A more slow motion threat could be the invasive giant African land snail that has spread throughout South Florida and can carry the parasitic rat lungworm. No Floridians have contracted rat lungworm, but when humans have been infected, it has led to potentially fatal meningitis.
One of the most widespread and poisonous of Florida plants might be the invasive chinaberry tree, said Chris Marble, an assistant professor and weed scientist at the University of Florida. Usually pets or children are affected, but in 2001, a 47-year-old man from Kentucky munched on them throughout his stay at a Kissimmee resort with deadly consequences. Other Florida plants poisonous enough to kill you include mistletoe berries (Merry Christmas) and the rosary pea, a type of vine with extremely poisonous but pretty seeds that have at times been used to make jewelry.

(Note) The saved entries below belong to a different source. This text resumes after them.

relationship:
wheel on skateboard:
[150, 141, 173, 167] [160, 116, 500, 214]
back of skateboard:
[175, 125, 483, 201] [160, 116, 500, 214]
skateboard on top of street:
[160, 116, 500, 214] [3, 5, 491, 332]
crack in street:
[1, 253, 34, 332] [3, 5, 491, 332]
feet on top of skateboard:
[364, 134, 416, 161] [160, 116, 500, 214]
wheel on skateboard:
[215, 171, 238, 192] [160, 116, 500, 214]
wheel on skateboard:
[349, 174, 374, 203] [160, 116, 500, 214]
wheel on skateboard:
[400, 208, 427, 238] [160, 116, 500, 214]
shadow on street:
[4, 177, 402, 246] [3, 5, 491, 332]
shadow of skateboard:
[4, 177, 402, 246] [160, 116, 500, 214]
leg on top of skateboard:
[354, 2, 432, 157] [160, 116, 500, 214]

Sometimes it’s literally the land that kills.
A 2007 study in the New England Journal of Medicine documented seven deadly episodes of "recreational sand hole collapse" in Florida over a 16-year period. That’s where people visiting the beach dug deep holes in the sand only to have them collapse and bury them. The phenomenon killed more people worldwide over that time period than shark attacks.
The water is much more dangerous. Sixteen people have died in rip currents in 2018 off the state’s Gulf and Atlantic beaches.

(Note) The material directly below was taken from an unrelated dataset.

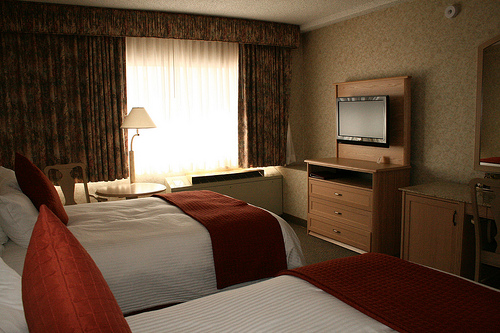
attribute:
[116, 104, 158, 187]
lamp shade — white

New sinkholes open in Florida all the time. They’re rarely deadly, but in 2013 a Seffner man and everything in his bedroom were sucked underground when a giant one opened under his house. He was never found.
Florida is hot, and according to a report released by Climate Central in 2016, has the most metro areas on track to see a 100-plus "danger days" annually by 2050, when the combo of heat and humidity will push the heat index to at least 104 degrees. It’s hard to track how many people die from the heat specifically, but it can trigger a whole host of health problems.
Same for theme park rides. They’re safe, but there’s a reason they have warnings about pre-existing medical conditions. Florida’s parks track every incident leading to at least an overnight hospital stay in a quarterly report. Five people have died after going on Orlando-area rides since 2014, though the reports are mostly a collection of people who tripped and broke a bone or felt dizzy after a ride. The most recent report, out this month, lists a woman who went into labor on the Kilimanjaro Safaris at Animal Kingdom and a man with pre-existing conditions who passed out after Mission: Space at Epcot.
But, just like the rest of the country, Floridians are most likely to die from heart disease, cancer or unintentional injuries, including car crashes.